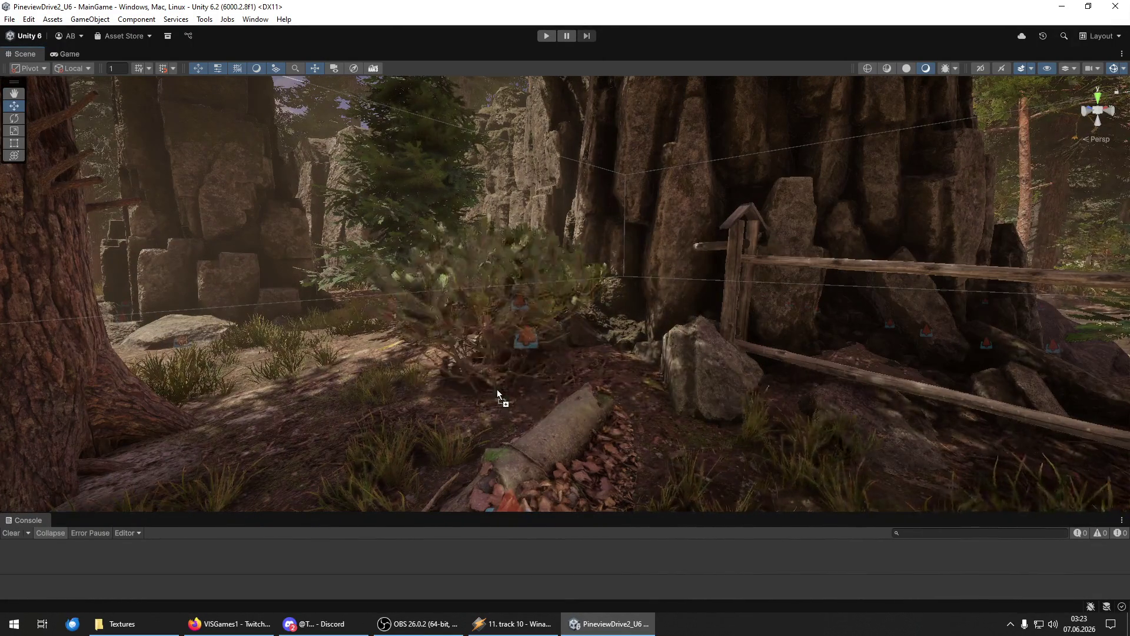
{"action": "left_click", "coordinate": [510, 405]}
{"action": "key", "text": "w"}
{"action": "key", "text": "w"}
---
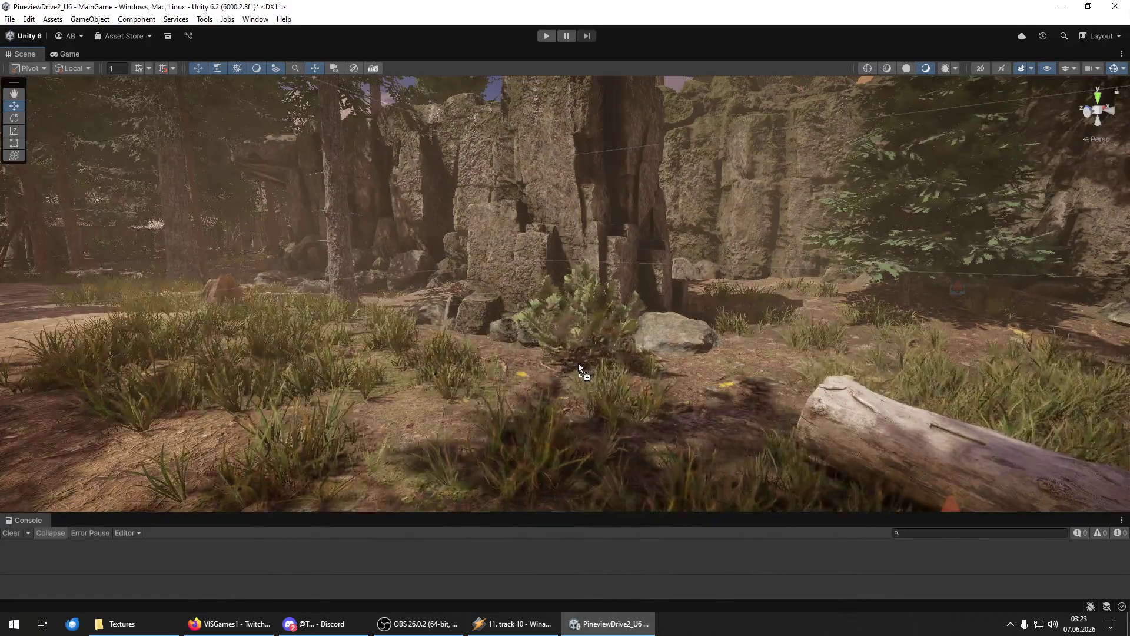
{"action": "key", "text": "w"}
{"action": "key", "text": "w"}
* * *
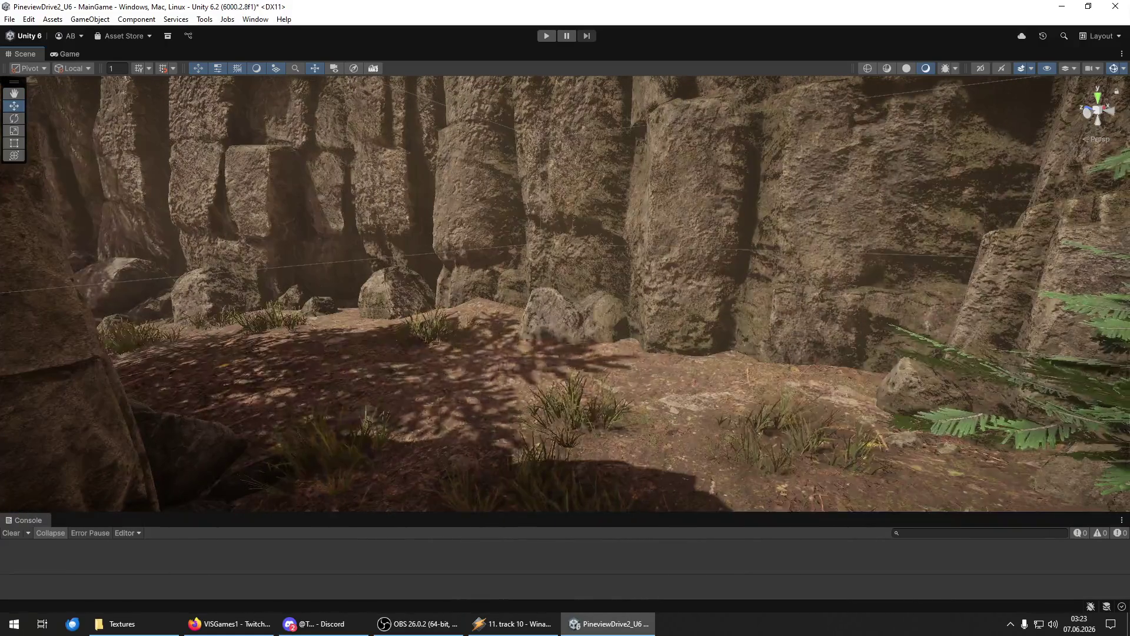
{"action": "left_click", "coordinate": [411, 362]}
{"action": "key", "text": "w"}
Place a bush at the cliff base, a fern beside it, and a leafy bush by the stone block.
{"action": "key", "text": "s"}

#### [Directions]
All lines above containing the string "coordinate" are to be collected.

#### [Exercise output]
{"action": "left_click", "coordinate": [510, 405]}
{"action": "left_click", "coordinate": [411, 362]}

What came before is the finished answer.